Bone fractures: An increased risk of bone fractures has been observed in patients taking these types of medicines.

Reporting of side effects

If you get any side effects, talk to your doctor or pharmacist. This includes any possible side effects not listed in this leaflet. You can also report side effects directly via the Yellow Card Scheme at: www.mhra.gov.uk/yellowcard or search for MHRA Yellow Card in the Google Play or Apple App Store.
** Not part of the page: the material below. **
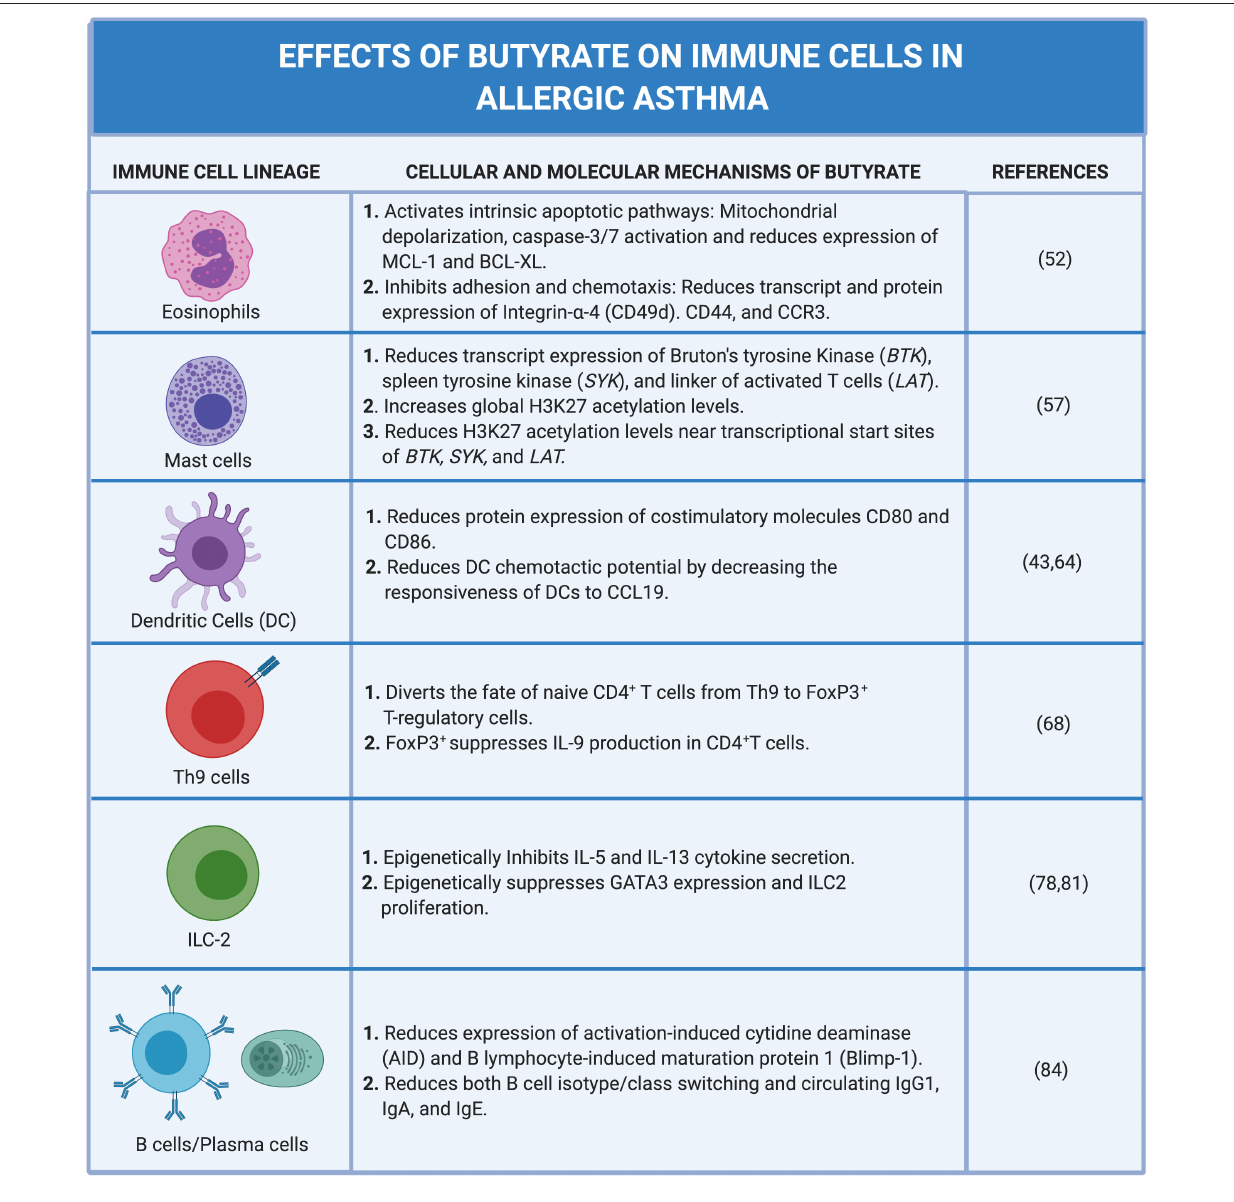
Frontiers in Immunology |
By reporting side effects you can help provide more information on the safety of this medicine.

5. How to store Lofepramine

Keep this medicine out of the sight and reach of children.

Do not use this medicine after the expiry date which is stated on the blister, carton and bottle after “EXP”. The expiry date refers to the last day of that month.
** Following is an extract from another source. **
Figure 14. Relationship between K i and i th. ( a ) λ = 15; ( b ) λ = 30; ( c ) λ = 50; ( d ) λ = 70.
Store in the original package in order to protect from light and moisture.

Do not use this medicine if you notice visible signs of deterioration.

Do not throw away any medicines via wastewater or household waste. Ask your pharmacist how to throw away medicines you no longer use. These measures will help to protect the environment.

6. Contents of the pack and other information

What Lofepramine contains

  • The active substance is lofepramine (as lofepramine hydrochloride). Each tablet contains 76.10 mg of lofepramine hydrochloride, equivalent to 70.0 mg lofepramine.
  • The other ingredients are lactose monohydrate, maize starch, ascorbic acid, talc (E553b), glycerol 85% (E422), glycerol monostearate 40-55 (E471), disodium edetate (Titriplex® III), Dimeticone 10000, silica colloidal anhydrous (E551), hypromellose (HPMC 15) (E464). The coating contains macrogol 400, hypromellose (HPMC 5) (E464), hypromellose (HPMC 15) (E464), Cochineal Red (E124), talc (E553b), titanium dioxide (E171) and Indigotine Lake (E132).

What Lofepramine looks like and contents of the pack

Lofepramine 70 mg Tablets are red to violet, round tablets, biconvex on both sides with a dividing score on one side, approximately 10 mm in diameter.

The tablets come in PVC/PVDC/Al blister packs of 28, 56, 1008 or 2016 tablets.

Not all pack sizes may be marketed.

Marketing Authorisation Holder

Creo Pharma Ltd
Felsted Business Centre
Felsted
Essex
CM6 3LY
UK

Manufacturer

Manufacturing Packaging Farmaca (MPF) B.V.
Neptunus 12
8448 CN Heerenveen
The Netherlands

Manufacturing Packaging Farmaca (MPF) B.V.
Appelhof 13
Oudehaske 8465RX
The Netherlands

This leaflet was last revised in September 2018.